Comme promis il y a plus d'un an, les États-Unis et Israël ont officiellement quitté l'UNESCO sur le coup de minuit, mardi, alors que cette organisation de l'ONU est accusée par certains de partis pris contre l'État hébreu.

Mis à jour le 2 janv. 2019
THOMAS ADAMSON ASSOCIATED PRESS

L'administration de Donald Trump avait déposé son avis de retrait en octobre 2017 et le premier ministre israélien Benyamin Nétanyahou a rapidement emboîté le pas. Ce double retrait est donc essentiellement technique, mais il porte un nouveau coup à l'Organisation des Nations unies pour l'éducation, la science et la culture (UNESCO), cofondée par les États-Unis après la Seconde Guerre mondiale pour promouvoir la paix dans le monde.

L'organisation établie à Paris a été notamment dénoncée par ses détracteurs pour avoir critiqué l'occupation israélienne de Jérusalem-Est, pour avoir classé des sites juifs historiques comme « sites du patrimoine palestinien », et pour avoir octroyé à la Palestine en 2011 une pleine adhésion à l'UNESCO. L'émissaire israélien aux Nations unies, Danny Danon, a déclaré mardi que son pays « ne sera pas membre d'une organisation dont le but est d'agir délibérément contre nous ».

« C'est devenu un outil manipulé par les ennemis d'Israël », a-t-il soutenu.

Les États-Unis ont quant à eux exigé une « réforme fondamentale » de l'agence onusienne.

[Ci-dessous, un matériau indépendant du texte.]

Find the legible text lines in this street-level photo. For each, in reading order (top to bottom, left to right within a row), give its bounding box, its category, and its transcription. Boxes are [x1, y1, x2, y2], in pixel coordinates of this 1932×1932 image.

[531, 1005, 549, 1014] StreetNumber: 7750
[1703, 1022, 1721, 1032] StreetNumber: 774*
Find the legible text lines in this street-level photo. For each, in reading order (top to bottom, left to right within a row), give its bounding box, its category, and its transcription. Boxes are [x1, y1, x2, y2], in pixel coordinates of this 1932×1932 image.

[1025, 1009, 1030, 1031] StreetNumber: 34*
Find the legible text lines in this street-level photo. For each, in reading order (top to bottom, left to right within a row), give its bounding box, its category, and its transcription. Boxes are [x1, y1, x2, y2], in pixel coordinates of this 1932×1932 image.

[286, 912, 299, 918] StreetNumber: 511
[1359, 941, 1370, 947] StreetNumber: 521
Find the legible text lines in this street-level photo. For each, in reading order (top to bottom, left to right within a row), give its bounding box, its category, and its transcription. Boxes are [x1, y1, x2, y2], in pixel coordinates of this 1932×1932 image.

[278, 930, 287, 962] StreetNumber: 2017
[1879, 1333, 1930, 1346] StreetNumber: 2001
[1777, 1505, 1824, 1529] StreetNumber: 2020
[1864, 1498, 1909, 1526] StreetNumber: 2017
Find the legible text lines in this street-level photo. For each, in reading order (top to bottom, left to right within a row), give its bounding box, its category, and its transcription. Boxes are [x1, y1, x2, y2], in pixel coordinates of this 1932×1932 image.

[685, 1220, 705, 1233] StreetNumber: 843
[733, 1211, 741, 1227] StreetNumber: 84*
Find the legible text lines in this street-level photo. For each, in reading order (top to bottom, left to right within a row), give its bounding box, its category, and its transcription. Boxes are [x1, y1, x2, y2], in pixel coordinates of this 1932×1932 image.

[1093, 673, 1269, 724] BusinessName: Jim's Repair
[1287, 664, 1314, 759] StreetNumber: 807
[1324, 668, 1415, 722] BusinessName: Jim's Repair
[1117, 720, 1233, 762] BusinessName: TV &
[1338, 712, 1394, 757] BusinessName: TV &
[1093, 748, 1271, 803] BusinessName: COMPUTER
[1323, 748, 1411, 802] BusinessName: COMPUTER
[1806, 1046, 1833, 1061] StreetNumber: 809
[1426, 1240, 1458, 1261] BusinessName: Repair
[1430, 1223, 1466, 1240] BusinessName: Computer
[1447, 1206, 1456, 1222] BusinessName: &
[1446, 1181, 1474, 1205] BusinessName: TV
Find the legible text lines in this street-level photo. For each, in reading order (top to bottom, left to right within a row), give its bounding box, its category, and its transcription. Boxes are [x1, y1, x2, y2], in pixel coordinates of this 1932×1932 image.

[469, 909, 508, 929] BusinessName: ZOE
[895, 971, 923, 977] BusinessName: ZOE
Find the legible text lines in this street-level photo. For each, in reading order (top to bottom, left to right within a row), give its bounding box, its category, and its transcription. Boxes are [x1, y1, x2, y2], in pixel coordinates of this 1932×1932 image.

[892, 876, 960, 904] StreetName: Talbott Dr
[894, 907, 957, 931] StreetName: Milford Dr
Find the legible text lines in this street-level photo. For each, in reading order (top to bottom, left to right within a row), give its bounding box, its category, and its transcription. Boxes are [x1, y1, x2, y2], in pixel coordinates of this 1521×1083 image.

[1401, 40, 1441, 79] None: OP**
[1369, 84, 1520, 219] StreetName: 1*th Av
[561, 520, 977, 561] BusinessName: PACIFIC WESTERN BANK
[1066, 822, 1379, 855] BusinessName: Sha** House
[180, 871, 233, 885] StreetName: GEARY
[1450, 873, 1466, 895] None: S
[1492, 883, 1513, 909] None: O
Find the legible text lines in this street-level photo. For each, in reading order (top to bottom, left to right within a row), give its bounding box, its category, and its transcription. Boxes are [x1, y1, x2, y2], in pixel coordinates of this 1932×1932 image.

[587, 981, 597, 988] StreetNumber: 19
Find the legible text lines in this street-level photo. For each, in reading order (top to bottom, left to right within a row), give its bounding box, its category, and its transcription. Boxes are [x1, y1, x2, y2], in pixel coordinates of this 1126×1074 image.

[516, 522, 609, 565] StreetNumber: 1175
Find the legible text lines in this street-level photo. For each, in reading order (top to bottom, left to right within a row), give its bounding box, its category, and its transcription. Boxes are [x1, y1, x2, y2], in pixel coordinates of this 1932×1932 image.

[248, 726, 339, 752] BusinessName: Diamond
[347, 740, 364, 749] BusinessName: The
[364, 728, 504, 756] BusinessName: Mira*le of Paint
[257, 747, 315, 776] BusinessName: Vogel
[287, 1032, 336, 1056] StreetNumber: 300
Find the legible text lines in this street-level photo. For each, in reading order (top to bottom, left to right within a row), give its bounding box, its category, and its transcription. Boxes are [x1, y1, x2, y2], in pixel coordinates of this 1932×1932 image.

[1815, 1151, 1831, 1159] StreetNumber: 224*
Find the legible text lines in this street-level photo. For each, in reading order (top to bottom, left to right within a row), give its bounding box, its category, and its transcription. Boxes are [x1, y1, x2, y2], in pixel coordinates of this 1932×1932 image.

Ces retraits n'auront pas d'impact financier considérable sur l'UNESCO, puisque l'organisation doit composer avec l'austérité depuis 2011, année où Israël et les États-Unis ont cessé de verser leurs contributions après l'adhésion de la Palestine en tant qu'État membre. Depuis lors, les responsables estiment que les États-Unis - qui contribuaient pour environ 22 % du budget total de l'UNESCO - ont accumulé 600 millions US en cotisations non payées ; Israël devrait environ 10 millions.

En raison de la paralysie du gouvernement américain, il a été impossible d'obtenir les commentaires du département d'État. Washington a déjà expliqué par le passé que les États-Unis avaient l'intention de rester engagés à l'UNESCO en tant qu'« État observateur » non membre sur des questions « non politisées », y compris la protection des sites du patrimoine mondial, la défense de la liberté de la presse et la promotion de la collaboration scientifique et de l'éducation. Les États-Unis pourraient potentiellement demander ce statut lors des réunions du conseil exécutif de l'UNESCO en avril.

Les États-Unis avaient déjà quitté l'UNESCO par le passé : en 1984, l'administration de Ronald Reagan considérait l'agence comme mal administrée, corrompue et utilisée pour faire avancer les intérêts soviétiques. Les États-Unis se sont finalement ralliés 19 ans plus tard, en 2003, sous George W. Bush.